▶ [WRITTEN TASK A]: Reproduce the passage on wine and context from "Some of the" up to and including "power of context.", replacing "memory" with "mind".

▶ [TEXT PASSAGE]:
---

Context makes for enjoyable wine experiences

Last night, I took the advice of Inside IWM Editor, Janice Cable, and spent my evening with a gin gimlet and the endless information available on Alltop. While perusing Donald Greg’s account of refinishing his wood floors and his enjoying a glass of Chardonnay, I started to think about the notion of context. Not context like what you expect to read where, but what you should drink when, and this is an idea that I’ve found myself preoccupied with of late.

Traditional rules suggest that it makes sense to drink Italian wine when you eat Italian food, white wine with fish, beer with chicken wings and pizza. Similarly, common knowledge holds that refreshing whites and rosés are most appropriate during the summer, and hearty, warming reds better for winter. While I certainly crave a perfectly chilled glass of Vermentino with seafood in mid-July, my mood is just as easily lifted by that same glass mid-January while I watch the snow amassing outside my window. Almost always, I find that it’s not always about what is in your glass and on your plate, but who you’re sitting with and what’s going on around you. A handful of my most enjoyable wine experiences this past year have earned that recognition as a result of context.

Let me offer up some examples.

To commemorate my on-and-off eight-year stint at his restaurant in Lenox, MA, at the end of summer 2009, my boss gave me a bottle of white and a bottle of red from the 2001 vintage (also the year I started there). I took these bottles with me when I moved to New York, and I knew the perfect time to drink them would be with my four siblings, who suffered through sweltering summer days at the restaurant, peeling pounds of garlic in the kitchen, welcoming the same customers day after day, and scouring up anything we could for post-shift dinners at midnight. Although the two wines had been gifted to me, I accepted them on behalf of my siblings, and I knew that we would enjoy them as compensation for every stressful (and fruitful) hour we spent working in that restaurant. In mid-October, when the five of us were all miraculously gathered in New York, we drank the Zind-Humbrecht 2001 Muscat. Even my brother, who never drinks white wine, loved it, if only to make up for nearly slicing his finger off while prepping for the salade nicoise one summer.

My mother’s godmother, and a close friend of the family, loves Querciabella Camartina. At the end of our visit to her home in Easthampton this summer, she sent us each home with a bottle from the 2000 vintage. Only three of the five kids made it home for Thanksgiving this past year. We opened a bottle of Camartina 2000 with dinner, and our palates took us back to Easthampton, away from the cold and biting wind, to the first time we tasted Camartina. My two absent sisters were there with us in spirit, although they didn’t get to enjoy the stuffing or the wine.

One of my first weeks on the job here at IWM, I took home a bottle of Massolino 2003 Langhe Nebbiolo. I was making tacos for dinner – not a dish that typically calls for a bottle of Nebbiolo, but that’s what I was craving. I sipped a glass with the tail-end of Jeopardy, and it showed itself to be lively and balanced alongside the tacos.

Some of the greatest wine I have consumed has been lost in an unmemorable experience, or chasm of environment and meal. These three wines have all been ingrained in my memory through balance – of components and structure, of people and place and serve as a reminder of the power of context.

---

▶ [WRITTEN TASK B]: Print the rows below without any change, starting with their first line and continuing up to and including the line containing "v(90, 23) *".

▶ [INFORMATION SHOWN]:
---

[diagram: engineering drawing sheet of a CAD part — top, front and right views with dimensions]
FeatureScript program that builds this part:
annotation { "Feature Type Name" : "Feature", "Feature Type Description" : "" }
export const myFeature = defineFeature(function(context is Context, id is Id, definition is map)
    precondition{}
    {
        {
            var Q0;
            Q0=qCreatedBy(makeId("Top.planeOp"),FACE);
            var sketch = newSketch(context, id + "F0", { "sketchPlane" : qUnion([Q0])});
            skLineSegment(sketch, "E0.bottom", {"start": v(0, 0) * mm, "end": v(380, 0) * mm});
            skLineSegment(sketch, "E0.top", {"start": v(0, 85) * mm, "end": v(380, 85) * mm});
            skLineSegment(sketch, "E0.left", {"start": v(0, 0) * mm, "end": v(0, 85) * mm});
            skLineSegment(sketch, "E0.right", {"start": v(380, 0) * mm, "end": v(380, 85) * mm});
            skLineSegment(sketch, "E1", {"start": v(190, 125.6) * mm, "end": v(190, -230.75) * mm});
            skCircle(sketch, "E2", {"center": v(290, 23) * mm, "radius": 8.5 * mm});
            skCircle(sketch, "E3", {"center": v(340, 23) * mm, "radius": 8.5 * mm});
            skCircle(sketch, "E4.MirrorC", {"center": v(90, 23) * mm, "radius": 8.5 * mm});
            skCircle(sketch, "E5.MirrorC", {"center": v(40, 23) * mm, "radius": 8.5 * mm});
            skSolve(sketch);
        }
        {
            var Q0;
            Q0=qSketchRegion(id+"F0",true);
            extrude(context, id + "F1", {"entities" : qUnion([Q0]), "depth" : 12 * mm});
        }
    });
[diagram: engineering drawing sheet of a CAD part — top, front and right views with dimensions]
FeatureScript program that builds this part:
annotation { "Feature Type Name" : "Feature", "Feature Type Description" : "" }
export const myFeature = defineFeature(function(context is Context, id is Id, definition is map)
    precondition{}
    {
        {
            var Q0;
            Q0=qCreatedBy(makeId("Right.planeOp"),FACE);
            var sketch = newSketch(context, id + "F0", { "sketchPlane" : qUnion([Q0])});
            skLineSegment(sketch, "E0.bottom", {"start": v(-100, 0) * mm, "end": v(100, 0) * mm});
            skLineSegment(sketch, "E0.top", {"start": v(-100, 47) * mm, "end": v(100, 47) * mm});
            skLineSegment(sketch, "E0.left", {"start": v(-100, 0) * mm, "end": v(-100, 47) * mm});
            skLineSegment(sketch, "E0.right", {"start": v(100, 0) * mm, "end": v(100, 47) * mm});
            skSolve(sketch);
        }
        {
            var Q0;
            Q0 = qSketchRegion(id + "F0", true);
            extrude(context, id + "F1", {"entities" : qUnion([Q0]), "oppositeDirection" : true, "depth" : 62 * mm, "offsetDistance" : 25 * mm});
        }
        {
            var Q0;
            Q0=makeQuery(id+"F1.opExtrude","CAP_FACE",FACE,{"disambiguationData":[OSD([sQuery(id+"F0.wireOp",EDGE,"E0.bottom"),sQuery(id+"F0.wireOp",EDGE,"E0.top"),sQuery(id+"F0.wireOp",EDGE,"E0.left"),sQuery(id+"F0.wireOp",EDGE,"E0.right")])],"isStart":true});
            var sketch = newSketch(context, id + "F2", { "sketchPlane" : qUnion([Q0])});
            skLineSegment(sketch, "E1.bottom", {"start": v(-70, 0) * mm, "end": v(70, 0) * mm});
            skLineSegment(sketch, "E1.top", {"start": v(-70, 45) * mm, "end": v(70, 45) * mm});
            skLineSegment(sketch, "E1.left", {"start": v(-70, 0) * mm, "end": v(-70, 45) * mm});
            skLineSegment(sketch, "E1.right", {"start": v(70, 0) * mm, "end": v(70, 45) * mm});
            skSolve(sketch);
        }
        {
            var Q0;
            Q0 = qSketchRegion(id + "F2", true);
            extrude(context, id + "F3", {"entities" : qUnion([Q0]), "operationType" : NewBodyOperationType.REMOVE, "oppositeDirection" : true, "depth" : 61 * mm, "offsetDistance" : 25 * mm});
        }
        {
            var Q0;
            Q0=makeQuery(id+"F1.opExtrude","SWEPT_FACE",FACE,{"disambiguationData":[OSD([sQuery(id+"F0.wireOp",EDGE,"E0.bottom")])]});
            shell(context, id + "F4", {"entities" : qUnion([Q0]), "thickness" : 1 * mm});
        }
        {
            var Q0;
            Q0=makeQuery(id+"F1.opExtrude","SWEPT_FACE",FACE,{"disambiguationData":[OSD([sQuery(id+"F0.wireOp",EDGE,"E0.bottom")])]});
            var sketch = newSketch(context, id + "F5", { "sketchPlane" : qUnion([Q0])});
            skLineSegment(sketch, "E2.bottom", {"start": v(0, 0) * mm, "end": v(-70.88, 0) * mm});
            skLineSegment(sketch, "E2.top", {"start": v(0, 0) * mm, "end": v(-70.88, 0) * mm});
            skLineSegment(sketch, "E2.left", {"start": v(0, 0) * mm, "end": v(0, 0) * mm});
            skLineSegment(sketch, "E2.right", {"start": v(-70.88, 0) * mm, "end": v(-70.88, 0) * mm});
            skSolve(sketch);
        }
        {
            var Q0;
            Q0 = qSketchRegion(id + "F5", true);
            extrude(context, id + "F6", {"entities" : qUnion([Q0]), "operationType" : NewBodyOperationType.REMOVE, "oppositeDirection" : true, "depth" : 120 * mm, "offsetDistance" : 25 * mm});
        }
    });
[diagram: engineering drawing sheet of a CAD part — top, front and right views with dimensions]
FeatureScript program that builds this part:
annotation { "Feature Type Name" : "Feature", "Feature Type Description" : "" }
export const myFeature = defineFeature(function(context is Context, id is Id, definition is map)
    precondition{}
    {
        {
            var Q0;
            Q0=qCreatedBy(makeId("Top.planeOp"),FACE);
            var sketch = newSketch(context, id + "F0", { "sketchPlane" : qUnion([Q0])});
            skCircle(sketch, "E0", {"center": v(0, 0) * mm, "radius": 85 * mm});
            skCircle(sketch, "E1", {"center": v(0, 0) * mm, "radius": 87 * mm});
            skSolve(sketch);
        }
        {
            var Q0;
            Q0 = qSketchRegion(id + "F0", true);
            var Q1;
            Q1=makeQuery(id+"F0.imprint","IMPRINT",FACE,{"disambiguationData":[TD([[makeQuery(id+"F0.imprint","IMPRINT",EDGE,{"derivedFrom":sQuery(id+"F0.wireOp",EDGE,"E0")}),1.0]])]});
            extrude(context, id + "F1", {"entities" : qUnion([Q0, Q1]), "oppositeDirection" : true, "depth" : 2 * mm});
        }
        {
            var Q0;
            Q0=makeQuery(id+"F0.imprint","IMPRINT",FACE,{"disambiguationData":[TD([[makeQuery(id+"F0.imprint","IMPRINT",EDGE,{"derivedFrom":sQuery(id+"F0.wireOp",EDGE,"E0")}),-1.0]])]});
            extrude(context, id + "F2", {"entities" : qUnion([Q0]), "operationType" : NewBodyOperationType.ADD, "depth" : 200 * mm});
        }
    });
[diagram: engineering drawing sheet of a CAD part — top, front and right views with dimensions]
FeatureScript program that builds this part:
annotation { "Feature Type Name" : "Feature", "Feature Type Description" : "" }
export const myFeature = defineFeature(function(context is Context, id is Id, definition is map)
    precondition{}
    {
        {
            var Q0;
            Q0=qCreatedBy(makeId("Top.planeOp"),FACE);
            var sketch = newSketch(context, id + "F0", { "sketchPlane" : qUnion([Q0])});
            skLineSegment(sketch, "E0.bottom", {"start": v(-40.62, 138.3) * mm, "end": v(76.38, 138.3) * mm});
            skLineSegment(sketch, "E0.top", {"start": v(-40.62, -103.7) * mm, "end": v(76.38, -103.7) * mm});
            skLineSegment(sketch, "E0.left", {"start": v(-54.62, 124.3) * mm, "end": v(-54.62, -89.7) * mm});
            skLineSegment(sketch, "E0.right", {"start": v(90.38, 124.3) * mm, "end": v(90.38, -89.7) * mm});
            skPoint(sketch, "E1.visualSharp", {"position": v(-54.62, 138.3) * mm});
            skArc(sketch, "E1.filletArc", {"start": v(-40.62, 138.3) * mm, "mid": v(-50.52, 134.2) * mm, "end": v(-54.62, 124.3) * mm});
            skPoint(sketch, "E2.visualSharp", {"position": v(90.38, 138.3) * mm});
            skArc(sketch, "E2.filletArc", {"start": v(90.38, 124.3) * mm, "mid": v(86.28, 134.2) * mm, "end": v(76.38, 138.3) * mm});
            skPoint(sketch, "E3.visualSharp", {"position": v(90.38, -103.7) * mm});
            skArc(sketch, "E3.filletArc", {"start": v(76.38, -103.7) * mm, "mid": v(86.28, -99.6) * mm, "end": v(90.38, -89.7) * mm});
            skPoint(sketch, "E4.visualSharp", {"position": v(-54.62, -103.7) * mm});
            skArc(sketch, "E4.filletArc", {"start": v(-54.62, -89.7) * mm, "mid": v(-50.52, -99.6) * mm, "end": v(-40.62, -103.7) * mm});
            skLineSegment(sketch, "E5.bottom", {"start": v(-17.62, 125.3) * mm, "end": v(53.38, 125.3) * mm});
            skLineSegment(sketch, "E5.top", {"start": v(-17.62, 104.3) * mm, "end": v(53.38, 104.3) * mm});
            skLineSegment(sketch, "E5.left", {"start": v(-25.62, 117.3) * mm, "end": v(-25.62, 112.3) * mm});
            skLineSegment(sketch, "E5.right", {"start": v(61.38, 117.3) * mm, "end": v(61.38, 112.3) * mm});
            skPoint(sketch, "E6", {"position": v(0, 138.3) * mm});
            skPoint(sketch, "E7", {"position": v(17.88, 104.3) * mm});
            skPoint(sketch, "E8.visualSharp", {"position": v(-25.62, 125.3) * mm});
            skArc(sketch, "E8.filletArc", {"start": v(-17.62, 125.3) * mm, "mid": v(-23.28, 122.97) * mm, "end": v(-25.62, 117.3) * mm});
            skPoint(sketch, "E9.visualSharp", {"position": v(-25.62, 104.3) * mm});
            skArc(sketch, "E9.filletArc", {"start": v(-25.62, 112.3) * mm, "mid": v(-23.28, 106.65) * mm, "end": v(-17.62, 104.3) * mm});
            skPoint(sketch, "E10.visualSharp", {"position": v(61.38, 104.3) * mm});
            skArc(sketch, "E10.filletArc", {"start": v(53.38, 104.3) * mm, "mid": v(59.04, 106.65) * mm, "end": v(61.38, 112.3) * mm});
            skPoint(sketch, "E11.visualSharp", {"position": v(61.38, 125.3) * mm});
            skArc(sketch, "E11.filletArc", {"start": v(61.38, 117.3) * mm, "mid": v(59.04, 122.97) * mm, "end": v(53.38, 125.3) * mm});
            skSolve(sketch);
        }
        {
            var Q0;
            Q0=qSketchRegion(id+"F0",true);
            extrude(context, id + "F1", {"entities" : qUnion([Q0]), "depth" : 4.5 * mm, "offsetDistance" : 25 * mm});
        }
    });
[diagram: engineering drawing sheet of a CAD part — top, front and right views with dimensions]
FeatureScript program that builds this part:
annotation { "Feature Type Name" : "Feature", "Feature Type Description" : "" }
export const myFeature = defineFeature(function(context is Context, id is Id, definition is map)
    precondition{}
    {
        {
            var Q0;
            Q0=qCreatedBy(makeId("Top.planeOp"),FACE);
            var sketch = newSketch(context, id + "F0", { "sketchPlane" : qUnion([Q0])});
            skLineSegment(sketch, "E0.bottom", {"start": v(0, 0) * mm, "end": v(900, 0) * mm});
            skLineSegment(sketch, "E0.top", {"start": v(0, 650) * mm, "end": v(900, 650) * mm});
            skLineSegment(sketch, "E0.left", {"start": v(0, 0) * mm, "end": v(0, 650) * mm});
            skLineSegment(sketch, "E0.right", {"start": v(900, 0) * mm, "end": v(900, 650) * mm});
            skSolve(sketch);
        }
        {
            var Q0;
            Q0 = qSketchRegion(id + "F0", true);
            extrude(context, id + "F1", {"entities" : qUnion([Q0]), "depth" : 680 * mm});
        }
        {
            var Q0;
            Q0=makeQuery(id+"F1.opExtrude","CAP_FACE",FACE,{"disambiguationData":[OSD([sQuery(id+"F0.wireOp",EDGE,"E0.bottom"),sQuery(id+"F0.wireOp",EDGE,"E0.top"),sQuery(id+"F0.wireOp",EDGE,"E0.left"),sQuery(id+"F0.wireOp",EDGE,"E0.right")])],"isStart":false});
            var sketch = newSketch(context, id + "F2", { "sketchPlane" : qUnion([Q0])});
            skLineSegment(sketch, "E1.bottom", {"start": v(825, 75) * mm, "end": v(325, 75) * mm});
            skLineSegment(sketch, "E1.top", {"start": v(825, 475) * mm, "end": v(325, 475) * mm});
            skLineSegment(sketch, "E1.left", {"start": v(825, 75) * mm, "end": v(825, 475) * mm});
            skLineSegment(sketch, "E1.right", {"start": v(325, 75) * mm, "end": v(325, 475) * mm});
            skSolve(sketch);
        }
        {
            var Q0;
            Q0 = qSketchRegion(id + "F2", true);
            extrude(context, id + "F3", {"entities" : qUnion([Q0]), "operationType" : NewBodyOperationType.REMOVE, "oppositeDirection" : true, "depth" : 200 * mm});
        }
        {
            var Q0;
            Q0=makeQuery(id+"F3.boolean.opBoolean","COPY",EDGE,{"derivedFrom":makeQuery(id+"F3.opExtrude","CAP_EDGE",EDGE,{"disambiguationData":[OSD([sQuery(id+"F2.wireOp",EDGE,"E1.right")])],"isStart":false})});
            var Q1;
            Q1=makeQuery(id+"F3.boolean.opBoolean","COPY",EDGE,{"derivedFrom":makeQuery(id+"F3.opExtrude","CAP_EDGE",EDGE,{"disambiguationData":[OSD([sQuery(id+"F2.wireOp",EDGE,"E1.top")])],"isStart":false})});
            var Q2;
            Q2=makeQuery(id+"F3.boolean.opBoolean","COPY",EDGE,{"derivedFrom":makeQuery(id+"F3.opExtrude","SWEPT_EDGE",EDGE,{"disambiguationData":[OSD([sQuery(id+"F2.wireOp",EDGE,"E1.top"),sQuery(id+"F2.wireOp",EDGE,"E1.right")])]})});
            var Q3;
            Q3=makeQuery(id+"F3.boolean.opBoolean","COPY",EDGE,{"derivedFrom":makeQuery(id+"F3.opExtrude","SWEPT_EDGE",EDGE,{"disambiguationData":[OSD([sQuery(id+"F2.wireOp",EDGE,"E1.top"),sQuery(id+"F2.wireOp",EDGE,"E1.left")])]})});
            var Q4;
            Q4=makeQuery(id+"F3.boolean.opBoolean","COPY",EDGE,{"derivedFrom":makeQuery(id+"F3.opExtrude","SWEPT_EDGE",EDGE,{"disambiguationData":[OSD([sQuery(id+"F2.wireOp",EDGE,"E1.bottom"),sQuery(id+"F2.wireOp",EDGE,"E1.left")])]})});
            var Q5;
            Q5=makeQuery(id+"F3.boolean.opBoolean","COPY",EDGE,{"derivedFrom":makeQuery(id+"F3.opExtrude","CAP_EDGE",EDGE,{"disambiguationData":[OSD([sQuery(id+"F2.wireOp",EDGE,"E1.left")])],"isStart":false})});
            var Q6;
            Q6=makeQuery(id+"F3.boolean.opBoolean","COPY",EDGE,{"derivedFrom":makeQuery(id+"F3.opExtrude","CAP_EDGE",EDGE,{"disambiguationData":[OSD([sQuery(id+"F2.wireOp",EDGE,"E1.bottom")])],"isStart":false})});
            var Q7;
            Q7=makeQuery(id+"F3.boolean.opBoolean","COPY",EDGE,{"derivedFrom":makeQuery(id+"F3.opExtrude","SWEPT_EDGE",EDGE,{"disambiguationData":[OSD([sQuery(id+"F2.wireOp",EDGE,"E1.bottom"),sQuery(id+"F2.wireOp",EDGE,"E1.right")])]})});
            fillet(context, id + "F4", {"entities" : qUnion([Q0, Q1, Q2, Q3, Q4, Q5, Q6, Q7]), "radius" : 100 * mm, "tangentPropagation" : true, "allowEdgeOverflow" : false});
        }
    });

---

▶ [CORRECT OUTPUT A]:
Some of the greatest wine I have consumed has been lost in an unmemorable experience, or chasm of environment and meal. These three wines have all been ingrained in my mind through balance – of components and structure, of people and place and serve as a reminder of the power of context.

▶ [CORRECT OUTPUT B]:
[diagram: engineering drawing sheet of a CAD part — top, front and right views with dimensions]
FeatureScript program that builds this part:
annotation { "Feature Type Name" : "Feature", "Feature Type Description" : "" }
export const myFeature = defineFeature(function(context is Context, id is Id, definition is map)
    precondition{}
    {
        {
            var Q0;
            Q0=qCreatedBy(makeId("Top.planeOp"),FACE);
            var sketch = newSketch(context, id + "F0", { "sketchPlane" : qUnion([Q0])});
            skLineSegment(sketch, "E0.bottom", {"start": v(0, 0) * mm, "end": v(380, 0) * mm});
            skLineSegment(sketch, "E0.top", {"start": v(0, 85) * mm, "end": v(380, 85) * mm});
            skLineSegment(sketch, "E0.left", {"start": v(0, 0) * mm, "end": v(0, 85) * mm});
            skLineSegment(sketch, "E0.right", {"start": v(380, 0) * mm, "end": v(380, 85) * mm});
            skLineSegment(sketch, "E1", {"start": v(190, 125.6) * mm, "end": v(190, -230.75) * mm});
            skCircle(sketch, "E2", {"center": v(290, 23) * mm, "radius": 8.5 * mm});
            skCircle(sketch, "E3", {"center": v(340, 23) * mm, "radius": 8.5 * mm});
            skCircle(sketch, "E4.MirrorC", {"center": v(90, 23) * mm, "radius": 8.5 * mm});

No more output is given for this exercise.